I am trying to work towards being able to work remote so I can travel the world, living in various cities for an extended period of time (ie. renting apartments rather than staying in hostels), but that is going to take time. But I hope to make it a reality.
Do it while you can. While you should never say you won't get the opportunity again, it will be more difficult when you have more responsibilities holding you back (wife, mortgage, etc.).
I'm also 26 and about to set off on a trip for about 4-5 months (maybe longer?) and I can't wait. My parents definitely don't like the idea at all but they are old fashioned and have barely been outside of the tiny little town I grew up in. They know I'm smart, independent and that there is nothing they could do to stop me. Even though they might not understand, you can tell them that you need to do this for yourself... when you do come back and settle down, you can look back at what you have done and be happy and proud of yourself for doing it - better than being settled down, and regretting not going when you had the chance. Good luck and I hope you have the best time of your life!!!
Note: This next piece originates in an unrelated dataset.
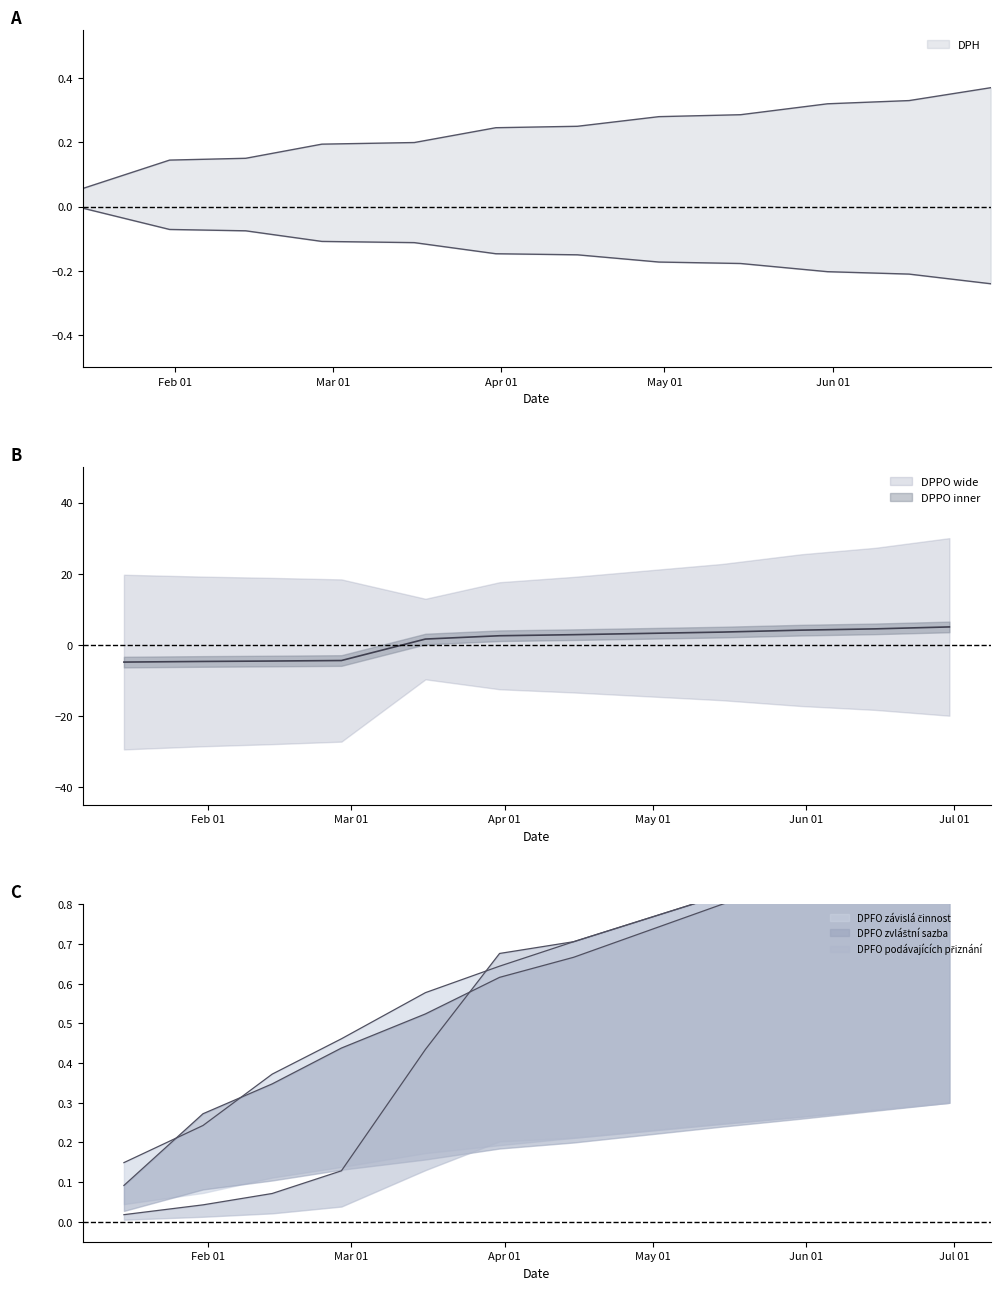

Which series changed the most between 2020-04-15 and 2020-04-30?

DPPO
Thanks guys thanks for your replies! I think what makes it worse is that I just got back from Australia having being there for 2 years on a WHV but never had enough cash to go anywhere (I had lots of debt before I left for Aus). So I was, in their eyes, on holiday, for 2 years although in reality I had 5 weeks off in those 2 years. I learned alot about my self in that time but they don't seem to think that counts for anything. I happen to think that was the most important aspect of my time there but that's where we differ. As a consequence I still don't feel like I have been anywhere. I want to apply to work for STA Travel when I get back and have explained to them that I need to go away again to be able to do it so they feel a bit happier about it.
They say they support my travelling but keep hammering me about mortages etc, I basically can't do anything right! Then I get told I am treating home like a hotel which is rubbish. I pay rent, tidy up after myself and am working non-stop to afford this (7 days a week!) I can see them trying to make me feel guilty when I do go away - my sister has 2 children and is 2 years younger than me and I think they want me to be more like that. I'm just not ready for that!
The most important thing is not to let your folks get you down! It can be dispiriting being told this and that, but so long as you're focused on your goal to travel, your folks will have to learn to understand that this is what you feel you must do. Keep on planning for your trip even as you try to talk them round to the idea that you're not wasting your time away - you're gonna be expanding your horizons and your folks should be glad for that - maybe tell them that you're doing this so that you'll have something to teach your future kids . Don't let them guilt-trip you into doing something you're unhappy with, you'll only end up being more miserable - I'm speaking from experience.